Freud, Instanzenmodell?

1 Antwort

Bezieht sich Freud beim Es auf alle möglichen Triebe

Das Es handelt nach dem Lustprinzip und verlangt nach sofortiger Befriedigung der Triebe. Ursprünglich formulierte Freud das Lustprinzip als nach der Libido (sexuelle Triebe) und dem Todestrieb agierend, später wurde das Es aber als verantwortlich für alle Triebe, insbesondere auch den sog. Selbsterhaltungstrieb, definiert (vgl. Freud, 1932, Neue Folge der Vorlesungen zur Einführung in die Psychoanalyse; Freud, 1940, Abriss der Psychoanalyse).

Ist quasi das Ich das resultierende aus dem.Über Ich und dem Es?

Nein, das Ich entwickelt sich unabhängig vom Über-Ich. Nach Freud entsteht das Ich bereits kurz nach der Geburt als sog. frühes Ich. Handeln tut das Ich nach dem Realitätsprinzip, es bringt die Triebregungen des Es mit der Realität in Einklang.

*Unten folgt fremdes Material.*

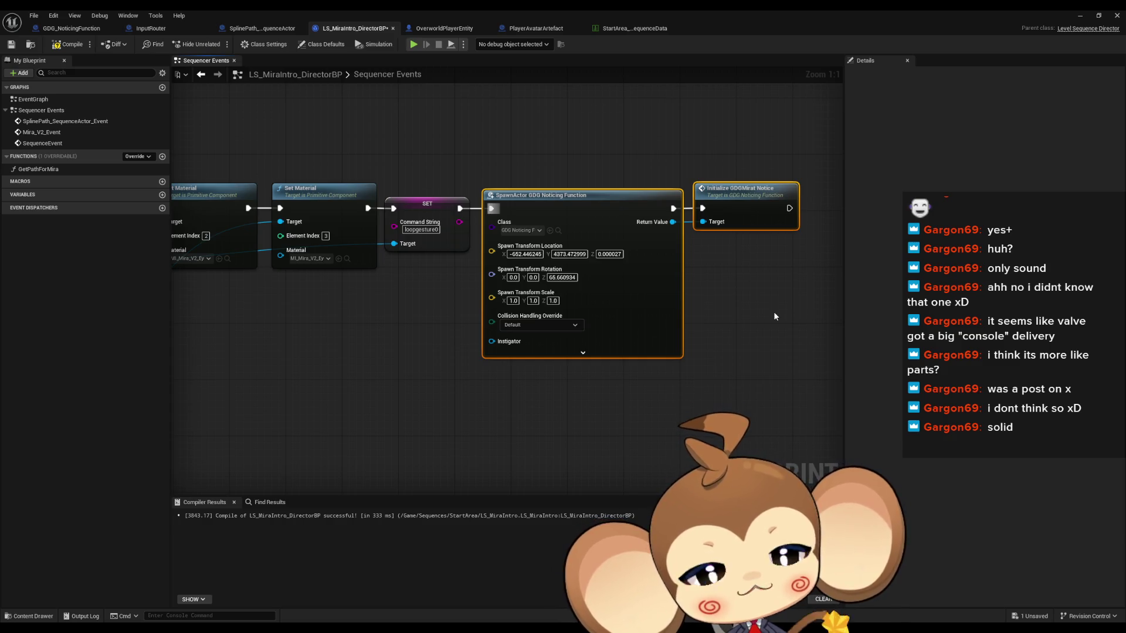
pyautogui.click(69, 44)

Was versteht man unter "verdrängten Erlebnissen

Aufgrund unserer Kultur und Zivilisation können nach Freud nicht alle unserer Triebe ausgelebt werden und werden unterdrückt. Hierdurch kommt es zu einer Reaktion des Ich, das fürchten kann, die innere Kontrolle über die Forderungen von Es und Über-Ich zu verlieren (vgl. Freud, 1913, Totem und Tabu). Um diesem Konflikt zu entkommen, wendet das Ich Abwehrmechanismen, wie bspw. die Verdrängung an. Bestimmte Erlebnisse, Gefühle oder Gedanken werden verdrängt; ist die Verdrängung unvollständig, so können die verdrängten Dinge laut Freud auch wieder unbewusst zum Vorschein kommen, bspw. durch Träume oder Lapsus Linguae.

Das Es "sitzt" ja quasi im unbewussten Teil der Seele, richtig?

Das ist korrekt. Die Prozesse des Es finden vollständig unterbewusst statt und folgen dem Lustprinzip.

Schlussendlich sei aber natürlich noch anzumerken, dass Freuds Theorien zwar für die Entwicklung der Psychologie, insbesondere der klinischen Psychologie, sehr bedeutend waren, heute aber auch zu großen Teilen überholt sind. Das Strukturmodell der Psyche nach Freud wird teilweise noch in der Psychoedukation (insbesondere bei Kindern) eingesetzt, es ist aber anzunehmen, dass unser Bewusstsein weitaus komplexer ist, als es in diesem Modell mit drei Instanzen dargestellt wird und dass soziale Interaktion deutlich wichtiger ist als Sexualität (wie Freud es mit der psychosexuellen Entwicklung annahm).

LG


ViDa1111 
Beitragsersteller
 25.11.2023, 23:54

Vielen Dank erstmal! Ich dachte, dass das Ich quasi wir sind und dieses durch das Über Ich und das Es in der Realität bei Entscheidungen beeinflusst wird, sodass das Ich (wir) aus dem Über ich und dem Es resultieren, gebildet werden.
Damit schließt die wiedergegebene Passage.